Deuxième explication. Le public est souvent exposé à des études indiquant des chiffres supérieurs à la réalité, dont il conclut que c'est la norme. Contrairement à l’étude représentative de Bitkom, la plupart des enquêtes sur l’adoption de l’IA dans les entreprises sont gonflées par un biais de sélection. Elles tendent à interroger surtout des grandes sociétés ou sont conduites par des fournisseurs IA qui sondent avant tout leurs propres clients et prospects. L’enquête réalisée chaque année par ICTjournal auprès de CIO romands n’est pas non plus représentative, puisque les responsables interrogés travaillent surtout pour des grandes sociétés de la région. Ainsi, lors de la dernière édition de l’étude, 28% des DSI nous indiquaient déployer ou utiliser déjà de l’IA - un chiffre évidemment supérieur à la situation de l’ensemble du tissu économique romand, de l’hôtellerie aux artisans.

Et si l’adoption de l’IA était en fait plus élevée?

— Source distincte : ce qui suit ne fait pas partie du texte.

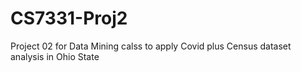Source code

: # CS7331-Proj2
Project 02 for Data Mining calss to apply Covid plus Census dataset analysis in Ohio State
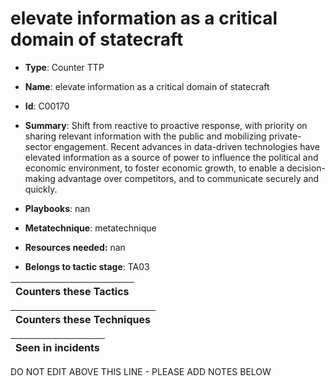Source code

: # elevate information as a critical domain of statecraft

* **Type**: Counter TTP

* **Name**: elevate information as a critical domain of statecraft

* **Id**: C00170

* **Summary**: Shift from reactive to proactive response, with priority on sharing relevant information with the public and mobilizing private-sector engagement. Recent advances in data-driven technologies have elevated information as a source of power to influence the political and economic environment, to foster economic growth, to enable a decision-making advantage over competitors, and to communicate securely and quickly.

* **Playbooks**: nan

* **Metatechnique**: metatechnique

* **Resources needed:** nan

* **Belongs to tactic stage**: TA03


| Counters these Tactics |
| ---------------------- |



| Counters these Techniques |
| ------------------------- |



| Seen in incidents |
| ----------------- |


DO NOT EDIT ABOVE THIS LINE - PLEASE ADD NOTES BELOW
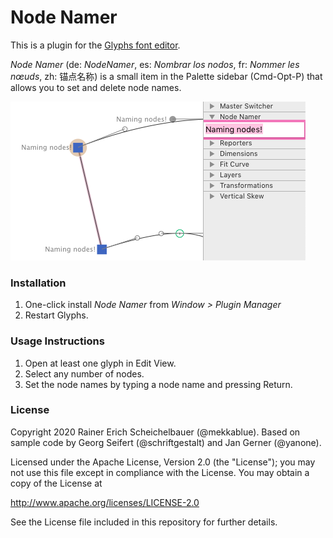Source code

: # Node Namer

This is a plugin for the [Glyphs font editor](http://glyphsapp.com/).

*Node Namer* (de: *NodeNamer*, es: *Nombrar los nodos*, fr: *Nommer les nœuds*, zh: 锚点名称) is a small item in the Palette sidebar (Cmd-Opt-P) that allows you to set and delete node names.

![NodeNamer in action](NodeNamer.png)

### Installation

1. One-click install *Node Namer* from *Window > Plugin Manager*
2. Restart Glyphs.

### Usage Instructions

1. Open at least one glyph in Edit View.
2. Select any number of nodes.
3. Set the node names by typing a node name and pressing Return.

### License

Copyright 2020 Rainer Erich Scheichelbauer (@mekkablue).
Based on sample code by Georg Seifert (@schriftgestalt) and Jan Gerner (@yanone).

Licensed under the Apache License, Version 2.0 (the "License");
you may not use this file except in compliance with the License.
You may obtain a copy of the License at

http://www.apache.org/licenses/LICENSE-2.0

See the License file included in this repository for further details.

Troisième explication. Les chiffres de Bitkom sont peut-être bien inférieurs à la réalité. Pour la bonne raison que les entreprises sondées recourent à l’IA sans le savoir, à l’insu de leur plein gré, comme qui dirait. D’une part, elles exploitent ces technologies indirectement, lorsqu’elles placent des publicités sur des plateformes internet, par exemple en vendant des produits sur la marketplace d’Amazon. D’autre part, les entreprises même petites s’appuient sur l’IA embarquée dans les logiciels qu’elles utilisent au quotidien, que ce soit pour gérer les des stocks, segmenter la clientèle, trier les dossiers de candidature ou simplement traduire une lettre. Et cet usage camouflé va sans doute s’étendre. Dans une enquête récente de Deloitte, 74% des cadres sondés estimaient que l’IA sera intégrée à toutes leurs applications professionnelles dans les trois ans.